STARR, Amory. " Naming the Enemy: The Emergence of An International Anti-Corporate Social Movement "

Society. Alternative Globalization Movementseconomy: globalisationeconomy: multinational corporations* bibliographiecontestation

PH. D., University of California, Santa Barbara. Chair: DICK FLACKS
DAI, 59, no. 10A, (1998): 3982

“This dissertation is the first systematic analysis of emerging social movements against corporations and economic globalization.

These movements take three archetypal modes:
 Contestation/reform movements use existing democratic institutions and direct action to constrain corporate power. (These include the Corporate Welfare and Campaign Finance Reform movements, Peace and Human Rights movements, Explicit Anti-Corporate Movements, Anti-Profit movements, and Cyberpunk.)
 Movements that attempt "globalization from below" work to build new international democratic structures that will be populist, highly participatory, and just. (These include Environmental Justice, New Labor Movements, Socialism, Anti-Free Trade Agreement movements, and Zapatismo.)
 Relocalization/delinking movements cut themselves off from the global economy, rebuild small-scale economic institutions, and celebrate the pleasures of the limitations of locality. (These include Anarchism, Sustainable Development, Small Business Movements, Sovereignty Movements, And Religious Nationalisms.)

The conclusions of the work include the importance of using a colonial analysis to understand the operations of the global economy, not only on third world nations, but on first world and sub-national areas.

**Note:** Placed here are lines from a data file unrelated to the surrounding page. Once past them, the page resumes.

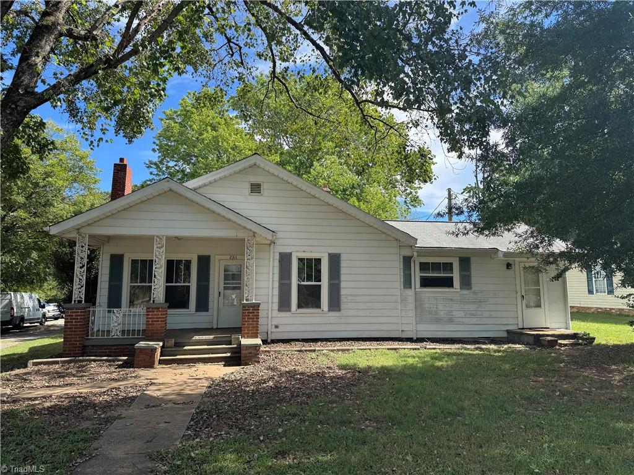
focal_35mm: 24
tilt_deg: +7.0
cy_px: 238
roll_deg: +0.0
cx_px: 317
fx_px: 440
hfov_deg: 71.6
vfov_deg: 56.8
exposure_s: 1/1678
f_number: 1.78
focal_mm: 6.76
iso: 80
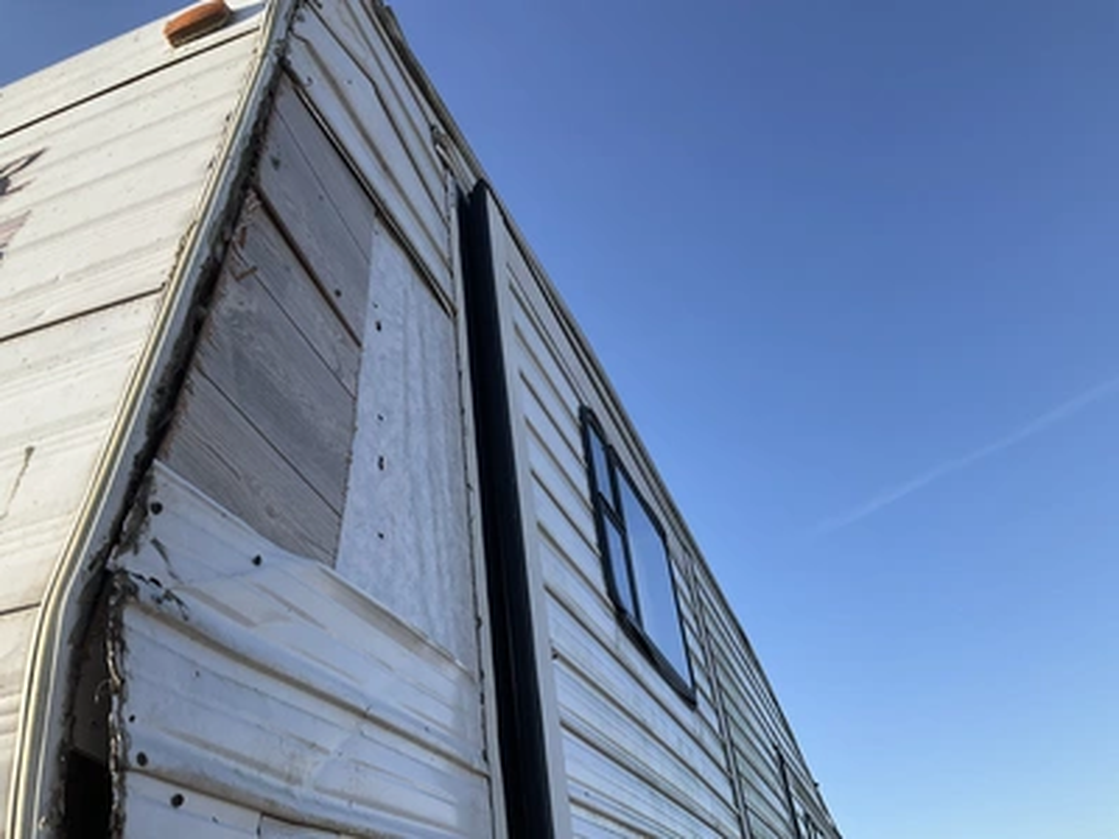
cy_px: 420
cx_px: 560
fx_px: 937
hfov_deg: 61.7
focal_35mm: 29
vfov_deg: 48.2
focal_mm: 3
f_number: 1.8
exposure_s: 1/1121
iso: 25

It finds that a diversity of non-socialist movements are serious about political economic analysis focused on critiques of growth, dependency, colonialism, and consumption.
The study also draws attention to issues of scale and community both for political economy and democratic theory. At the same time, even the tremendous impacts of the destruction of national sovereignty, we may need to reconsider the liberatory possibilities within the delegitimized concept of nation. For social movements theory, the work finds that the movements are not organized as identity movements and do not use postmodern techniques of struggle. Promising new alliances have been forged and surprising new ones are suggested. Each of the movements studied makes important contributions to the project of delegitimizing corporate projects and to reimagining economies".